▶ **About this task**:
Rewrite the part of the records below that opens with the line containing "##### busyTimeout?" and runs through the end of the records, both ends included, as a Markdown table. Give it two columns, Row for the row number and Line for the line itself, and leave out blank lines.

▶ **Given records**:
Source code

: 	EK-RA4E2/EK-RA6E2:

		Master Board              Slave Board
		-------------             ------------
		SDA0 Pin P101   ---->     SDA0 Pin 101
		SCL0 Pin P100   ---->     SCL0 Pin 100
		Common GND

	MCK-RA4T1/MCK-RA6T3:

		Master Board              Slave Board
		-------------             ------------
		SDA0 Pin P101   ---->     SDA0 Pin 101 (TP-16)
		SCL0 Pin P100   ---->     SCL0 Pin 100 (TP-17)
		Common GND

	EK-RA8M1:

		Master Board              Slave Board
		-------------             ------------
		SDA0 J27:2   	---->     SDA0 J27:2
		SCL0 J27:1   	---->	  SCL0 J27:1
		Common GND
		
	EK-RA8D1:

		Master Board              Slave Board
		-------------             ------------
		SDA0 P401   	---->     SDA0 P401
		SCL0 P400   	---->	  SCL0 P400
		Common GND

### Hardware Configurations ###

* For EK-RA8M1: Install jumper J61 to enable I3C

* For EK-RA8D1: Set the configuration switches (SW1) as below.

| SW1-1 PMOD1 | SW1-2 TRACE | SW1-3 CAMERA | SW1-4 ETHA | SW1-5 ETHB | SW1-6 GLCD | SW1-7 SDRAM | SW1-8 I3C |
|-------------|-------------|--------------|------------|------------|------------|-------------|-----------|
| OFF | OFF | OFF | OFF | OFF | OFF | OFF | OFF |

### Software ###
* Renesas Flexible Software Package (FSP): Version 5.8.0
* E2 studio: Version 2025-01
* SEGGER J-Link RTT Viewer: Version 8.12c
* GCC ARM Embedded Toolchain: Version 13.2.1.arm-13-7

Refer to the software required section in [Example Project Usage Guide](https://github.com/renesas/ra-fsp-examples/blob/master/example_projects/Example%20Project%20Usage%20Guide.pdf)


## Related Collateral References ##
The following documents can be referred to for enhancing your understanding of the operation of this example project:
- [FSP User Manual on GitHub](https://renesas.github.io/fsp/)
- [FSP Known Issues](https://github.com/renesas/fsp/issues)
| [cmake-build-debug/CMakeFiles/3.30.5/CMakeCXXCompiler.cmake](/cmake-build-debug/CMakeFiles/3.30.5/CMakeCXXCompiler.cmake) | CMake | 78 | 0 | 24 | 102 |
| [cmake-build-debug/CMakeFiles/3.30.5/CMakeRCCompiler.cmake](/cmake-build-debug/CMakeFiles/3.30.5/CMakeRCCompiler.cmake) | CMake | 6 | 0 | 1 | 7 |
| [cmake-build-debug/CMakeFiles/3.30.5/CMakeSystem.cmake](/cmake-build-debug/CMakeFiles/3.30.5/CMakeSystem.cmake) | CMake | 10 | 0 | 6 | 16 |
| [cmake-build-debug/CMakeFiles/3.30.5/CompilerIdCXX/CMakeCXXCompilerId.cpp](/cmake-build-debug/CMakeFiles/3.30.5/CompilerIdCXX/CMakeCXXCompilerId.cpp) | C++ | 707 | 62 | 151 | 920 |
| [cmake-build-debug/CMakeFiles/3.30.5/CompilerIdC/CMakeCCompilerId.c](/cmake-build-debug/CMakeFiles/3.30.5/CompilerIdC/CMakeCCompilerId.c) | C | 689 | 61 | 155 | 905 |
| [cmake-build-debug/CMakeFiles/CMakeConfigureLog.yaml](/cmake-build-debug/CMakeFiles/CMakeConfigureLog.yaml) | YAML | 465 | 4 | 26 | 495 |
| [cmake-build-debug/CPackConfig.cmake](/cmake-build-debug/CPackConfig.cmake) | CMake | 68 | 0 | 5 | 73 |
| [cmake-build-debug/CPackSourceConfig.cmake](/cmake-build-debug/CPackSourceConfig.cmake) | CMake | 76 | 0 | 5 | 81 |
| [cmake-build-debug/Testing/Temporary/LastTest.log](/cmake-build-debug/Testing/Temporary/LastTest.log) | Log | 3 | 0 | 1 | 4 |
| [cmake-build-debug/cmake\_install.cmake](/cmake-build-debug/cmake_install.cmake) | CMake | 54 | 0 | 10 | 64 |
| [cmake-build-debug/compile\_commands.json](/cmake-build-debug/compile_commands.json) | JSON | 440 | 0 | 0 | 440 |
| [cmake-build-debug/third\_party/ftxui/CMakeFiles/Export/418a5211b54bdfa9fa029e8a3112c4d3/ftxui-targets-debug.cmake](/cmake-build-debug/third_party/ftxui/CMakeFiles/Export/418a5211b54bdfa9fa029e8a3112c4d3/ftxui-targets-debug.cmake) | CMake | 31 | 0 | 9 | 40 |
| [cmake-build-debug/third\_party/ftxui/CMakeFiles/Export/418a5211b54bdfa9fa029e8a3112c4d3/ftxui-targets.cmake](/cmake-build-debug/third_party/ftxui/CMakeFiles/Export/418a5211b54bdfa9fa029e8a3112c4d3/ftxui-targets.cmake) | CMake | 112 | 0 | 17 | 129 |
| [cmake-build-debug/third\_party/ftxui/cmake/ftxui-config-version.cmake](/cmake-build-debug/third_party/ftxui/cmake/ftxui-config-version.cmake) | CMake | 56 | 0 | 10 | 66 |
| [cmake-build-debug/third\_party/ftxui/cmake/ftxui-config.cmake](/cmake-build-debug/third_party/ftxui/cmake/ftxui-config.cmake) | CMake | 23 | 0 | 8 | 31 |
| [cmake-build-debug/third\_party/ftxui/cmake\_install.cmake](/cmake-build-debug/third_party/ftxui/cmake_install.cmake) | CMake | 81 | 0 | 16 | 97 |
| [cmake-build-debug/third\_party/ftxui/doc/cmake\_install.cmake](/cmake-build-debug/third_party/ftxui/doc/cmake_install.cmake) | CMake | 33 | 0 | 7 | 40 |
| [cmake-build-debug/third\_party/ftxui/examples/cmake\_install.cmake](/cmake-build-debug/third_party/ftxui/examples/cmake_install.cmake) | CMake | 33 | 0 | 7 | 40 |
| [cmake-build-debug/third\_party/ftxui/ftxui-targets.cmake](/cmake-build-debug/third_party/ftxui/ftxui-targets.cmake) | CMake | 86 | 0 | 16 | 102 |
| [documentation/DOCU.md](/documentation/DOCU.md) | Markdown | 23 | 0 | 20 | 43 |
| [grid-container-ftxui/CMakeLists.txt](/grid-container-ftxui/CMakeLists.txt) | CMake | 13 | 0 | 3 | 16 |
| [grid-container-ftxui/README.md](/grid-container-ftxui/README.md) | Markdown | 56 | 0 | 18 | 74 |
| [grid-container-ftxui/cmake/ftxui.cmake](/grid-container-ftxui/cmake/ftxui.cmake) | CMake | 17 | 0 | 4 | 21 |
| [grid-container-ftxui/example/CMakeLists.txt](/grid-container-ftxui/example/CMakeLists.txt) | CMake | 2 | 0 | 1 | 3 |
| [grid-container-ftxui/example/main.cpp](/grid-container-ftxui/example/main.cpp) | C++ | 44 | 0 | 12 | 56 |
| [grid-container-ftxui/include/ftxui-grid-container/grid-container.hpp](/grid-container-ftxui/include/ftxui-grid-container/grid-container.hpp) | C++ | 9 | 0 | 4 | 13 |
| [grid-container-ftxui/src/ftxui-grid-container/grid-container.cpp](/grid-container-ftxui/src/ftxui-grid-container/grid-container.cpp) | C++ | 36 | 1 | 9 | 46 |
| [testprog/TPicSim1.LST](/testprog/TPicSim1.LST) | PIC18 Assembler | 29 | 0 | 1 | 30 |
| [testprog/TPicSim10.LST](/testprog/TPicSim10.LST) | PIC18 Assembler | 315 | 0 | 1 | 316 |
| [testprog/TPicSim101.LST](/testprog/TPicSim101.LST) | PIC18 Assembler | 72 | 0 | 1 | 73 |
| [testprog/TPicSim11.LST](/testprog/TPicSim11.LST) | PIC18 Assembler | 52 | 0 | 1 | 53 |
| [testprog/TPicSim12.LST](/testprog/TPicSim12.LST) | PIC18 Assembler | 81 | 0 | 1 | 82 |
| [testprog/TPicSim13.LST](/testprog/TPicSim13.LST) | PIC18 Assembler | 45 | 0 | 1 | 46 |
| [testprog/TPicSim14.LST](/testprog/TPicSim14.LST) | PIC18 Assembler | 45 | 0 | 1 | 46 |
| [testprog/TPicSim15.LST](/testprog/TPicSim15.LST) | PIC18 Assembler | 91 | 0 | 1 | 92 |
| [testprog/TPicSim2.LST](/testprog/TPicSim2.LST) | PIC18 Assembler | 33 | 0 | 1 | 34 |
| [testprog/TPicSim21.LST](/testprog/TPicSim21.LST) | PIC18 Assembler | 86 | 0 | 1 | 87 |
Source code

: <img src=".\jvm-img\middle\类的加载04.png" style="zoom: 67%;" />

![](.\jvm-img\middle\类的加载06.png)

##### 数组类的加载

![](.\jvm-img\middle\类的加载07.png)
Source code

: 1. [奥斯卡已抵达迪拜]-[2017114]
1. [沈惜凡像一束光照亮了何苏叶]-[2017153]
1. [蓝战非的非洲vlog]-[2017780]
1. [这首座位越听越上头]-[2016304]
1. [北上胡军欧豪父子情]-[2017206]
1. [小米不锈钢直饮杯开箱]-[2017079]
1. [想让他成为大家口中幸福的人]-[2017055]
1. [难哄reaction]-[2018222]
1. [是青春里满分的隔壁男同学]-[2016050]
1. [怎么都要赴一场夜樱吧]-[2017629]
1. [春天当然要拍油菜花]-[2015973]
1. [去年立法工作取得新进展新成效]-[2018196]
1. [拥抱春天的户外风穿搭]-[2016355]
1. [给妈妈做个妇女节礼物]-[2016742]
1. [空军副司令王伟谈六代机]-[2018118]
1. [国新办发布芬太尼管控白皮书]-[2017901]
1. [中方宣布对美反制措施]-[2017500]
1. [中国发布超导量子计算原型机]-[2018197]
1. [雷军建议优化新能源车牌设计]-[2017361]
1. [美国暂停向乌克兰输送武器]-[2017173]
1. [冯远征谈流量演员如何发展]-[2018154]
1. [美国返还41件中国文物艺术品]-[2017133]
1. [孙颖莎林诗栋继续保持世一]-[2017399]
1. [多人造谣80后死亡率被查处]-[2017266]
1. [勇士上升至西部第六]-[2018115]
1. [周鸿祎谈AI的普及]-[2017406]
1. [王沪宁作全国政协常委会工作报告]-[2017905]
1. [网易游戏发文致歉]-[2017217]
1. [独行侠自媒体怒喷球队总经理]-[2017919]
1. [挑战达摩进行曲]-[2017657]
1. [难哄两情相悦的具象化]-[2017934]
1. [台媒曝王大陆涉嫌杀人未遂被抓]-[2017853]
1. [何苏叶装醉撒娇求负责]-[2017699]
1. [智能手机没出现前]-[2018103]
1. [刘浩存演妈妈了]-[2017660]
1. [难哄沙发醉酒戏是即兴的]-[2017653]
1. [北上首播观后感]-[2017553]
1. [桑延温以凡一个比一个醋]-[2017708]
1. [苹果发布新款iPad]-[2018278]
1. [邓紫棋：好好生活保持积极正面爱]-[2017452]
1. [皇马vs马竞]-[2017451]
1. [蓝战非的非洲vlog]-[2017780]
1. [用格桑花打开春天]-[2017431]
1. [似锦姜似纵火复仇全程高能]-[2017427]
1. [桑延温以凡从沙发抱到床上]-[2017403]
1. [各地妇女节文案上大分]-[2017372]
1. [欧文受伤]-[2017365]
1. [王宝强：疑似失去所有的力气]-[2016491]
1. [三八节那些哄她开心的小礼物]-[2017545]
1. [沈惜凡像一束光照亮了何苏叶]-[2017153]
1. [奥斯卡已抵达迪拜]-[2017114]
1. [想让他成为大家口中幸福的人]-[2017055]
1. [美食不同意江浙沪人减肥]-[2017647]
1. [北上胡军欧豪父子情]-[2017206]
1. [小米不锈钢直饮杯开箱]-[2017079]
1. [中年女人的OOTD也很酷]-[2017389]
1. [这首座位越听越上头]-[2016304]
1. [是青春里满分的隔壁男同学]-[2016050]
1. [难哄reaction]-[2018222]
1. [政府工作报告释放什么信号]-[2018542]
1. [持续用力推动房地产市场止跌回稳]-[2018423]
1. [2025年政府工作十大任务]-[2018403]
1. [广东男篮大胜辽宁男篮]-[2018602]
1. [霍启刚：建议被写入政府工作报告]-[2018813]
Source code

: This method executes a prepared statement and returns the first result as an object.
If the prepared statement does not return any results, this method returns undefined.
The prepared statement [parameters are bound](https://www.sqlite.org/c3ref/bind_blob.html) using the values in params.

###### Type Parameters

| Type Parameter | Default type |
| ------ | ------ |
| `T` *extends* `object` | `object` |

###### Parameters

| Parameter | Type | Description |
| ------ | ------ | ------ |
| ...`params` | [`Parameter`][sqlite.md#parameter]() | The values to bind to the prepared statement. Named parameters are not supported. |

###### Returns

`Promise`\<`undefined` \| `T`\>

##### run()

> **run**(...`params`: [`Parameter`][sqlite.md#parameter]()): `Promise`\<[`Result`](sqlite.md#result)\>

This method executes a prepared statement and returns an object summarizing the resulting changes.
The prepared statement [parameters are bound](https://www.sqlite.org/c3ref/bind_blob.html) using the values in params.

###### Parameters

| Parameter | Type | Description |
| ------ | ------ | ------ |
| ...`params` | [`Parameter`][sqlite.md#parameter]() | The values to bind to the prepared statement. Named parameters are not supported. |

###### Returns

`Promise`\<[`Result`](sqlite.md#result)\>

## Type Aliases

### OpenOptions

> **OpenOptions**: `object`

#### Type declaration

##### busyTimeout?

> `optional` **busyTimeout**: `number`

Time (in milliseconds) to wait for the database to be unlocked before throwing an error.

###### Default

▶ **Task response**:
| Row | Line |
|---|---|
| 1 | ##### busyTimeout? |
| 2 | > `optional` **busyTimeout**: `number` |
| 3 | Time (in milliseconds) to wait for the database to be unlocked before throwing an error. |
| 4 | ###### Default |